**Provided passage**:
# # # # # # #

# clutch pedal ratio



## Nathaninwa (Jun 19, 2011)

What is the stock pedal ratio in the 04 to 06 GTO cars? Im about to install the T56 into my Volvo and want to campare that to mine so I can decide on a master cylinder.


----------



## GM4life (Mar 18, 2007)

Not sure what you are asking. My clutch release is about 1/3 to 1/2 pedal travel. I have steel braided clutch line, after market clutch, stock master, F-body slave.


----------



## Nathaninwa (Jun 19, 2011)

I guess where Im getting at is my Volvo master is a 3/4 bore. Tick is selling the upgraded stuff with a 7/8 bore. I have a heavier pressure coming and dont want to add to much more pedal effort with overboring the system.

My stock pedal ratio is 6-1, meaning my pedal pivot to the foot pad is just at 11 inches center of pad, and from the pedal pivot to the pushrod mount is 1.875.

# # # # # # #

**Material for this task**:
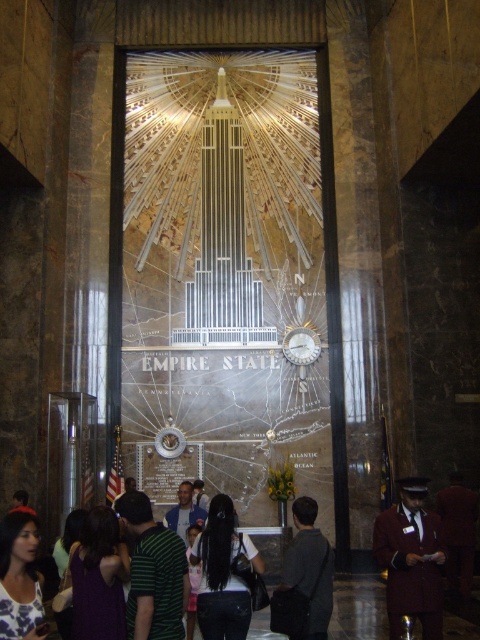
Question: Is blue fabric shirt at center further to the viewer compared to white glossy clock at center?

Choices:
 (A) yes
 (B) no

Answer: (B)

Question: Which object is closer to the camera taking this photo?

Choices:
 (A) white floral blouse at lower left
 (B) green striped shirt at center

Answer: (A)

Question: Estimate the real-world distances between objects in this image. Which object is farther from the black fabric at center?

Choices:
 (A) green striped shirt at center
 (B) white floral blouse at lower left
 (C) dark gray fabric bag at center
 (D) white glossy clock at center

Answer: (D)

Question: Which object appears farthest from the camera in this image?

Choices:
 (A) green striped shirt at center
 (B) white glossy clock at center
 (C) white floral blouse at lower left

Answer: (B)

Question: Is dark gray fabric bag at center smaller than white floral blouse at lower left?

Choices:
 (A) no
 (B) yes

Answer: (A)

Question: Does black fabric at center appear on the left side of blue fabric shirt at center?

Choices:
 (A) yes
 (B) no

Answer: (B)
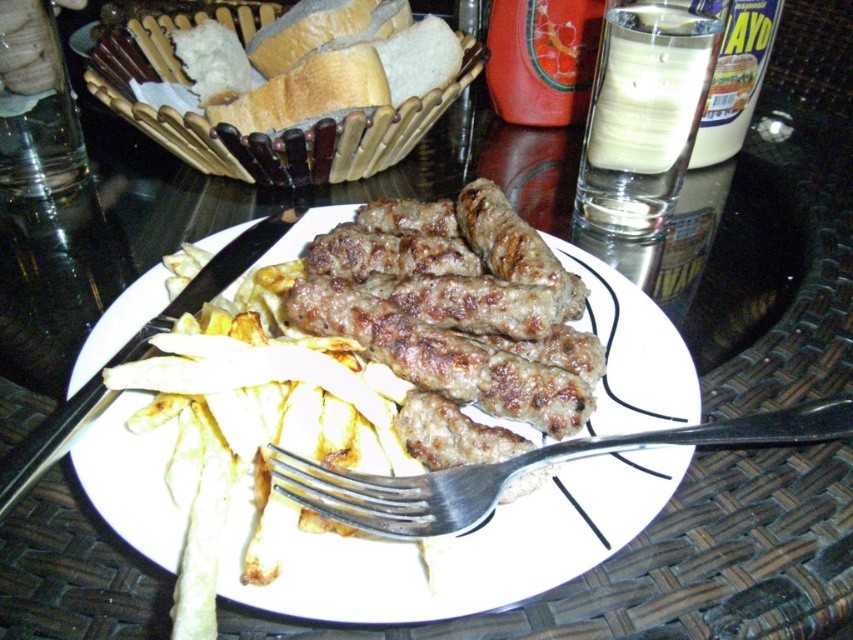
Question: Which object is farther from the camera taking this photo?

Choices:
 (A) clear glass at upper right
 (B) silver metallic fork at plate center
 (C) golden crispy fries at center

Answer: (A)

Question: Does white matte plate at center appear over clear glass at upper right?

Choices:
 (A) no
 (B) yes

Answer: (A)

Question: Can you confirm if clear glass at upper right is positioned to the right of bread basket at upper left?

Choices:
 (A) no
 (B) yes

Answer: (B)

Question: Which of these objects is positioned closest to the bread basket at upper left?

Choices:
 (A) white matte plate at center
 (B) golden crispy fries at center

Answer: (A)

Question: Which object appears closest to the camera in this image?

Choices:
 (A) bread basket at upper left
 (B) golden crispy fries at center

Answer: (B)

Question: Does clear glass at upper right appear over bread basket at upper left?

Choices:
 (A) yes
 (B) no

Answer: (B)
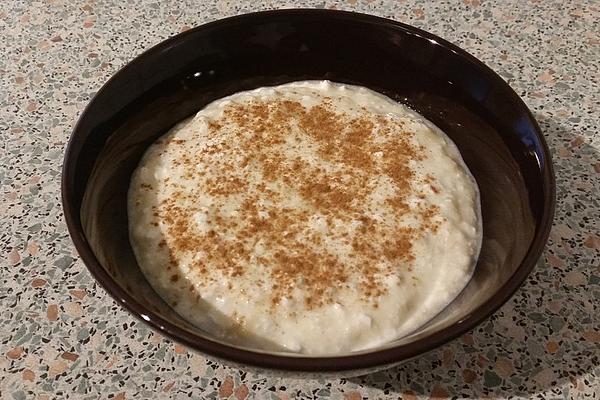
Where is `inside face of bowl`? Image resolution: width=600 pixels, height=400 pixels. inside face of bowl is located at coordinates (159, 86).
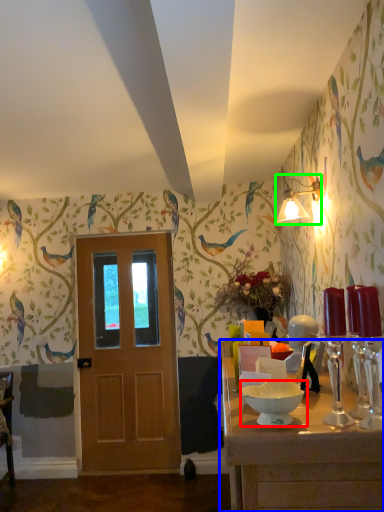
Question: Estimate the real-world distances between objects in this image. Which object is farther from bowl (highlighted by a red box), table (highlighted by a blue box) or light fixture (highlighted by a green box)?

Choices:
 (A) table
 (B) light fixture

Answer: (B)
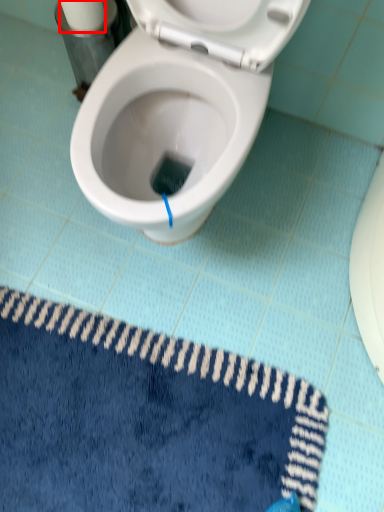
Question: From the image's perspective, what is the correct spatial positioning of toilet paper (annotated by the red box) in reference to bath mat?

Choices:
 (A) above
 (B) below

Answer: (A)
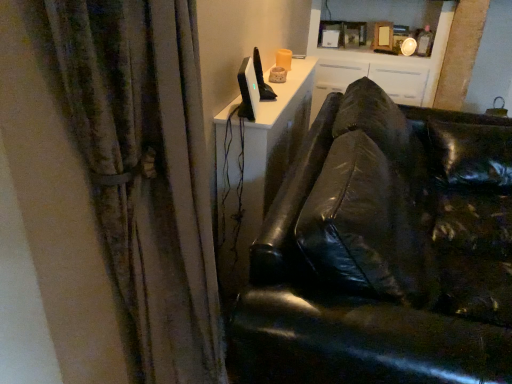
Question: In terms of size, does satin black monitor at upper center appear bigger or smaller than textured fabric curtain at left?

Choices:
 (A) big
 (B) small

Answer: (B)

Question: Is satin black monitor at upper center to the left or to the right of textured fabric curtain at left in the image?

# # # # # # #

**Activity list**:
(a) Find each line of the records above that contains the word "fabric", and copy those lines.
(b) Write what comes next in the forum thread about clutch pedal ratio, picking up after its final post.

**Results in order**:
(a)
Question: Is blue fabric shirt at center further to the viewer compared to white glossy clock at center?
Question: Estimate the real-world distances between objects in this image. Which object is farther from the black fabric at center?
 (C) dark gray fabric bag at center
Question: Is dark gray fabric bag at center smaller than white floral blouse at lower left?
Question: Does black fabric at center appear on the left side of blue fabric shirt at center?
Question: In terms of size, does satin black monitor at upper center appear bigger or smaller than textured fabric curtain at left?
Question: Is satin black monitor at upper center to the left or to the right of textured fabric curtain at left in the image?

(b)
Im just curious what the GTO or Fbody cars have for mechanical leverage on the master itself.


----------



## svede1212 (Nov 1, 2005)

3.8 to 1


----------



## Nathaninwa (Jun 19, 2011)

Thanks for the reply....Ill measure the stroke of the cylinder to make sure I get the one inch and sounds like the 7/8 cylinder will be the way to go.

Is there any difference between the Tick master and the Tilton offered elsewhere? I bought a new slave and speed bleeder line, and looks like I need the stainless feedline with the gm clip design, and would just need to adapt it to dash 4 on the cylinder end.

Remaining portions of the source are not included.